How Does ePA Improve the Process?
In the past, the only means for a physician to start a prior authorization was to contact the health plan and request the authorization by phone or fax.2 Recently, the National Council for Prescription Drug Programs (NCPDP) adopted a new ePA standard to make the prior authorization process more efficient.5 The NCPDP is a trade association responsible for the development and implementation of pharmacy transaction standards.6 They have set the industry standards that govern the electronic adjudication of prescription drug claims, which helps streamline the prior authorization workflow, and is comparable to the electronic prescribing standard that prescribers use.6 The ePA standard provides real-time prior authorization submission, review, and approval, allowing healthcare providers to submit prior authorization requests in a much faster, simpler way.5
The Figure illustrates the workflow of the ePA process. A physician or pharmacy can initiate the prior authorization prospectively at the point of care, or retrospectively, after the claim rejects. The NCPDP standard is a 4-part transaction that occurs between the physician and the plan, and can involve the pharmacy.7 After the required information for the prior authorization request is received and reviewed by the plan, an outcome can be transmitted back to the physician and pharmacy.5 This real-time submission will increase the pharmacy efficiencies, and improve the ability of a patient to quickly receive their medication and begin therapy.5
What Does ePA Mean to the Pharmacy?
There are several ways a pharmacy can start an ePA and send it to the prescriber for completion. These include websites, the pharmacy’s claims adjudication provider, or pharmacy software vendor.2 These processes are built into the pharmacy’s workflow and do not require submission by phone or fax.2 Electronic methods give the pharmacy direct access to a real-time response once the ePA is submitted by the prescriber and the outcome is finalized.2 Allowing patients to get the medication they need and when they need it can prevent prescription abandonment, increase patient adherence, and improve therapeutic outcomes for the patient.

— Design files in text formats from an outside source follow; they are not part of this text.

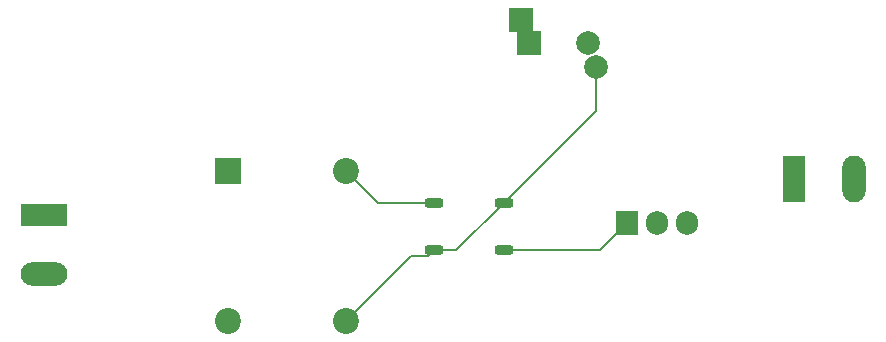
<source format=gbr>
%TF.GenerationSoftware,KiCad,Pcbnew,8.0.8*%
%TF.CreationDate,2025-02-20T20:42:50+05:30*%
%TF.ProjectId,AC to DC,41432074-6f20-4444-932e-6b696361645f,rev?*%
%TF.SameCoordinates,Original*%
%TF.FileFunction,Copper,L1,Top*%
%TF.FilePolarity,Positive*%
%FSLAX46Y46*%
G04 Gerber Fmt 4.6, Leading zero omitted, Abs format (unit mm)*
G04 Created by KiCad (PCBNEW 8.0.8) date 2025-02-20 20:42:50*
%MOMM*%
%LPD*%
G01*
G04 APERTURE LIST*
G04 Aperture macros list*
%AMRoundRect*
0 Rectangle with rounded corners*
0 $1 Rounding radius*
0 $2 $3 $4 $5 $6 $7 $8 $9 X,Y pos of 4 corners*
0 Add a 4 corners polygon primitive as box body*
4,1,4,$2,$3,$4,$5,$6,$7,$8,$9,$2,$3,0*
0 Add four circle primitives for the rounded corners*
1,1,$1+$1,$2,$3*
1,1,$1+$1,$4,$5*
1,1,$1+$1,$6,$7*
1,1,$1+$1,$8,$9*
0 Add four rect primitives between the rounded corners*
20,1,$1+$1,$2,$3,$4,$5,0*
20,1,$1+$1,$4,$5,$6,$7,0*
20,1,$1+$1,$6,$7,$8,$9,0*
20,1,$1+$1,$8,$9,$2,$3,0*%
G04 Aperture macros list end*
%TA.AperFunction,ComponentPad*%
%ADD10R,1.980000X3.960000*%
%TD*%
%TA.AperFunction,ComponentPad*%
%ADD11O,1.980000X3.960000*%
%TD*%
%TA.AperFunction,SMDPad,CuDef*%
%ADD12RoundRect,0.200000X0.562500X0.200000X-0.562500X0.200000X-0.562500X-0.200000X0.562500X-0.200000X0*%
%TD*%
%TA.AperFunction,ComponentPad*%
%ADD13R,2.000000X2.000000*%
%TD*%
%TA.AperFunction,ComponentPad*%
%ADD14C,2.000000*%
%TD*%
%TA.AperFunction,ComponentPad*%
%ADD15R,2.200000X2.200000*%
%TD*%
%TA.AperFunction,ComponentPad*%
%ADD16C,2.200000*%
%TD*%
%TA.AperFunction,ComponentPad*%
%ADD17R,3.960000X1.980000*%
%TD*%
%TA.AperFunction,ComponentPad*%
%ADD18O,3.960000X1.980000*%
%TD*%
%TA.AperFunction,ComponentPad*%
%ADD19R,1.905000X2.000000*%
%TD*%
%TA.AperFunction,ComponentPad*%
%ADD20O,1.905000X2.000000*%
%TD*%
%TA.AperFunction,Conductor*%
%ADD21C,0.200000*%
%TD*%
G04 APERTURE END LIST*
D10*
%TO.P,J2,1,Pin_1*%
%TO.N,GND*%
X185500000Y-60500000D03*
D11*
%TO.P,J2,2,Pin_2*%
%TO.N,Net-(J2-Pin_2)*%
X190500000Y-60500000D03*
%TD*%
D12*
%TO.P,D2,1,+*%
%TO.N,Net-(D2-+)*%
X160875000Y-66500000D03*
%TO.P,D2,2,-*%
%TO.N,GND*%
X160875000Y-62500000D03*
%TO.P,D2,3*%
%TO.N,Net-(T1-SB)*%
X155000000Y-62500000D03*
%TO.P,D2,4*%
%TO.N,GND*%
X155000000Y-66500000D03*
%TD*%
D13*
%TO.P,C1,1*%
%TO.N,Net-(D2-+)*%
X162327856Y-47000000D03*
X163000000Y-49000000D03*
D14*
%TO.P,C1,2*%
%TO.N,GND*%
X168000000Y-49000000D03*
X168672144Y-51000000D03*
%TD*%
D15*
%TO.P,T1,1,AA*%
%TO.N,Net-(J1-Pin_1)*%
X137500000Y-59800000D03*
D16*
%TO.P,T1,2,AB*%
%TO.N,Net-(J1-Pin_2)*%
X137500000Y-72500000D03*
%TO.P,T1,3,SA*%
%TO.N,GND*%
X147500000Y-72500000D03*
%TO.P,T1,4,SB*%
%TO.N,Net-(T1-SB)*%
X147500000Y-59800000D03*
%TD*%
D17*
%TO.P,J1,1,Pin_1*%
%TO.N,Net-(J1-Pin_1)*%
X122000000Y-63500000D03*
D18*
%TO.P,J1,2,Pin_2*%
%TO.N,Net-(J1-Pin_2)*%
X122000000Y-68500000D03*
%TD*%
D19*
%TO.P,U1,1,VI*%
%TO.N,Net-(D2-+)*%
X171322500Y-64245000D03*
D20*
%TO.P,U1,2,GND*%
%TO.N,GND*%
X173862500Y-64245000D03*
%TO.P,U1,3,VO*%
%TO.N,Net-(J2-Pin_2)*%
X176402500Y-64245000D03*
%TD*%
D21*
%TO.N,Net-(D2-+)*%
X169067500Y-66500000D02*
X171322500Y-64245000D01*
X160875000Y-66500000D02*
X169067500Y-66500000D01*
%TO.N,Net-(T1-SB)*%
X155000000Y-62500000D02*
X150200000Y-62500000D01*
X150200000Y-62500000D02*
X147500000Y-59800000D01*
%TO.N,GND*%
X155000000Y-66500000D02*
X156875000Y-66500000D01*
X155000000Y-66500000D02*
X154500000Y-67000000D01*
X154500000Y-67000000D02*
X153000000Y-67000000D01*
X156875000Y-66500000D02*
X160875000Y-62500000D01*
X168672144Y-54702856D02*
X168672144Y-51000000D01*
X153000000Y-67000000D02*
X147500000Y-72500000D01*
X160875000Y-62500000D02*
X168672144Y-54702856D01*
%TD*%
M02*

</source>
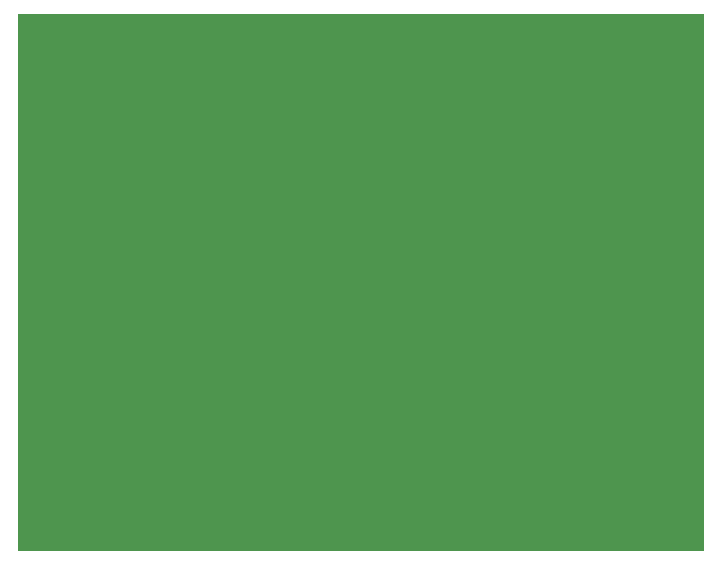
<source format=gbr>
G04 DipTrace 2.1.9.5*
%INBoard.gbr*%
%MOIN*%
%ADD11C,0.006*%
%FSLAX44Y44*%
%SFA1B1*%
%OFA0B0*%
G04*
G70*
G90*
G75*
G01*
%LNBoardPoly*%
%LPD*%
G36*
X3940Y21815D2*
D11*
X26815D1*
Y3940D1*
X3940D1*
Y21815D1*
G37*
M02*

</source>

The pharmacy and the physician office will gain efficiencies when using ePAs, ultimately benefiting patients by getting them on their prescribed medication faster and not disrupting the pharmacy’s workflow.
- State Pain Policy Advocacy Program. Standardization of prior authorization process for medical services white paper. http://sppan.aapainmanage.org/assets/standardization-prior-auth-whitepaper.pdf. Accessed April 17, 2014.
- American Medical Association. Electronic prior authorization toolkit. www.ama-assn.org/ama/pub/advocacy/topics/administrative-simplification-initiatives/electronic-transactions-toolkit/prior-authorization.page? Accessed April 17, 2014.
- Academy of Managed Care Pharmacy. What is prior authorization and why is it an essential managed care tool? www.amcp.org/prior_authorization/. Accessed April 17, 2014.
- Shrank WH, Choudhry NK, Fischer MA, et al. The epidemiology of prescriptions abandoned at the pharmacy. Ann Intern Med. 2010;153:633-640.
- National Council for Prescription Drug Programs. NCPDP announces availability of standardized transactions for ePA in SCRIPT standard. Press release. July 22, 2013. www.ncpdp.org/NCPDP/media/pdf/pressrelease/072213_NCPDP_ePA_FINAL.pdf. Accessed April 17, 2014.
- National Council for Prescription Drug Programs. Frequently asked questions. www.ncpdp.org/About-Us/FAQ. Accessed March 9, 2014.
- National Council for Prescription Drug Programs. SCRIPT electronic prior authorization transactions overview. www.ncpdp.org/NCPDP/media/pdf/NCPDP_SCRIPT_ePA_Standard.pdf. Accessed April 17, 2014.